The case of the day is In re BMW (N.D. Ill. 2022). BMW was a defendant in German patent litigation brought by Arigna Technology Ltd., an Irish “patent assertion entity.” BMW came to Illinois to seek discovery from Magnetar, an investor in Arigna’s patent portfolio, seeking among other things communications regarding the patents. This may not be the most typical litigation funding arrangement, but if you have ever dealt with a funder, you know how careful you want to be to minimize the risk that any communications between you and the funder will be discoverable.

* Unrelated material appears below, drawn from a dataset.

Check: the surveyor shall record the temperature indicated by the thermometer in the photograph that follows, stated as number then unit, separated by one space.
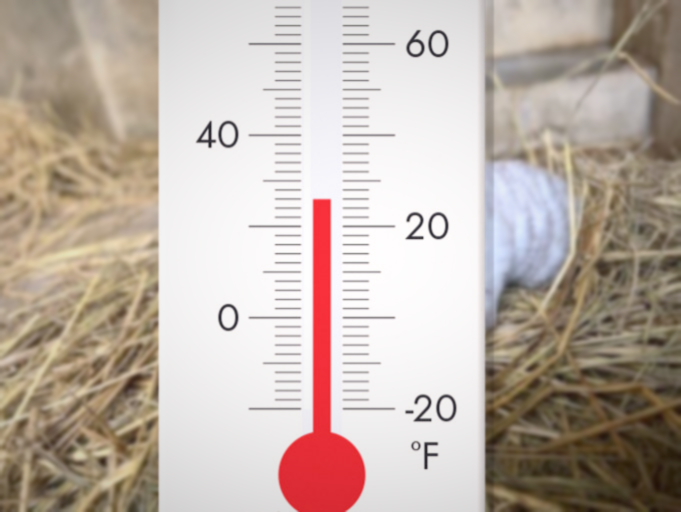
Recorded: 26 °F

American courts have begun to develop approaches to discovery concerning litigation funding agreements and communications with funders. In domestic litigation, courts tend to say, for example, that such material is often not discoverable because it is not relevant to any party’s claims or defenses. They tend to say that such material is not protected by the attorney-client privilege but that it may be protected by the work-product rule. But some of these ideas have to be modified in the 1782 context. In today’s case, for example, the court didn’t consider whether the information sought would be relevant in a US lawsuit, but instead, whether it would be useful in the German lawsuit, i.e., whether it would be relevant under German law to damages, as BMW argued. The court, unsurprisingly, granted the ex parte application, noting that it would be open to Magnetar and to Arigna to seek to quash the subpoena later. It reasoned that BMW had made at least an arguable case for relevance and on the Intel factors.

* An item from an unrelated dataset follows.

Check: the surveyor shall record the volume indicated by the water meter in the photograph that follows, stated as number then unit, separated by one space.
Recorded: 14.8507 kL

I can imagine that 1782 cases aimed at US-based funders will send shivers down the spines of litigants in Europe and elsewhere. But even if the funder is not in the US, I think there is still reason for litigants to be concerned. A party that brings a Section 1782 petition may be subject to reciprocal discovery, which in principle could include discovery concerning the litigant’s funding arrangement wherever the funder is located. I don’t know of cases where anyone has obtained such reciprocal discovery concerning litigation funding, but surely someone tried or will try.

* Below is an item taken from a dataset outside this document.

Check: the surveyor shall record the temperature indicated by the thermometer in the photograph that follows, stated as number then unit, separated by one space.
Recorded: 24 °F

By the way, the beginning of today’s decision is worth reading on a different issue altogether. Parties typically tell courts that 1782 applications are routinely granted. And yet the briefing in Section 1782 cases has, maybe inevitably, become more and more elaborate, with multiple declarations, foreign legal authorities, and lengthy briefs. It’s worth at least considering whether it’s smart to say that the issues for the court are simple when you are filing elaborate and complicated papers.